[Dataset items]

_ _ _

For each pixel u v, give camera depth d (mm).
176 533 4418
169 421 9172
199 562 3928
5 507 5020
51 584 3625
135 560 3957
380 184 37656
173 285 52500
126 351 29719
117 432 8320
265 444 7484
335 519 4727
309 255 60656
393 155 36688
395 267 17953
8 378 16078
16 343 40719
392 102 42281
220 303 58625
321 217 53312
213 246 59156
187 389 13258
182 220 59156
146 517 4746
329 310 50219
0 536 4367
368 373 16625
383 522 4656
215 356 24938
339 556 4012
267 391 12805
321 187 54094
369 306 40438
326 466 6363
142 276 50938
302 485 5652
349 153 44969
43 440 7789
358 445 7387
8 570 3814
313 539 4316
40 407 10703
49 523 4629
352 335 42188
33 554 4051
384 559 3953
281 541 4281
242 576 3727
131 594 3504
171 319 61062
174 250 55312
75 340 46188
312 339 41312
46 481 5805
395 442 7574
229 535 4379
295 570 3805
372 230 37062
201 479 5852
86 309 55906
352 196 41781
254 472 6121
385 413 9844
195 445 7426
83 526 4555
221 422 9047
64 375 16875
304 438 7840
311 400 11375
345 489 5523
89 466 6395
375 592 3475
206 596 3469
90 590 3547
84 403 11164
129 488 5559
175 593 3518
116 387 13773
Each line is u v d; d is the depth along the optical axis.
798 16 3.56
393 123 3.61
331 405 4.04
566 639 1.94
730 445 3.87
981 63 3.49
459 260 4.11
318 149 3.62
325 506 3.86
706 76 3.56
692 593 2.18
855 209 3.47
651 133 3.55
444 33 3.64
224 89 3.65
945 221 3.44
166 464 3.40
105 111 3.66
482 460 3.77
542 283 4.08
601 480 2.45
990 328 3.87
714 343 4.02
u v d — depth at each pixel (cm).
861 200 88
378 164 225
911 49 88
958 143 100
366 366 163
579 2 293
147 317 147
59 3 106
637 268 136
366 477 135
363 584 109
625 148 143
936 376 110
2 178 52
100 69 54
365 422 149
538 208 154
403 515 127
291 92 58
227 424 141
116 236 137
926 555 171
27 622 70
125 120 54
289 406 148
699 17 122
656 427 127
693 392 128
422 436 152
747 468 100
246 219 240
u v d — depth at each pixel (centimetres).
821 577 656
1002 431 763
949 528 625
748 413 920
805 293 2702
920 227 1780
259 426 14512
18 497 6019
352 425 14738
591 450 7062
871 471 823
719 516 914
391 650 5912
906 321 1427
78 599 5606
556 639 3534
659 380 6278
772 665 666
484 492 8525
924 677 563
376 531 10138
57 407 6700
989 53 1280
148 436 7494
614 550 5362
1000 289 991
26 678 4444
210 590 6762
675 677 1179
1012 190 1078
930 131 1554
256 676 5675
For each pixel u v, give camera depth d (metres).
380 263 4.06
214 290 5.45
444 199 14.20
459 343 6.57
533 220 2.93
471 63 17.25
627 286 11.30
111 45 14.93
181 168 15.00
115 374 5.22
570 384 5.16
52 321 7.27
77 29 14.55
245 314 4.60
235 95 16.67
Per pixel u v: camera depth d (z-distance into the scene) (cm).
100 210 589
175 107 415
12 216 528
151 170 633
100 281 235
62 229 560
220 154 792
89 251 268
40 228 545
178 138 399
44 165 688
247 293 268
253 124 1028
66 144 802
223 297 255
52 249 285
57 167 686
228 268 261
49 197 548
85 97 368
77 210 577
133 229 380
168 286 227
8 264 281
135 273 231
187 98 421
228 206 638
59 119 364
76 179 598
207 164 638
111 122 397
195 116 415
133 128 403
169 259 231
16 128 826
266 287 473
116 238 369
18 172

_ _ _

» **Goal of the exercise**: The answer must be all the lines above that hold the word "pixel".

» **Solution**:
For each pixel u v, give camera depth d (mm).
u v d — depth at each pixel (cm).
u v d — depth at each pixel (centimetres).
For each pixel u v, give camera depth d (metres).
Per pixel u v: camera depth d (z-distance into the scene) (cm).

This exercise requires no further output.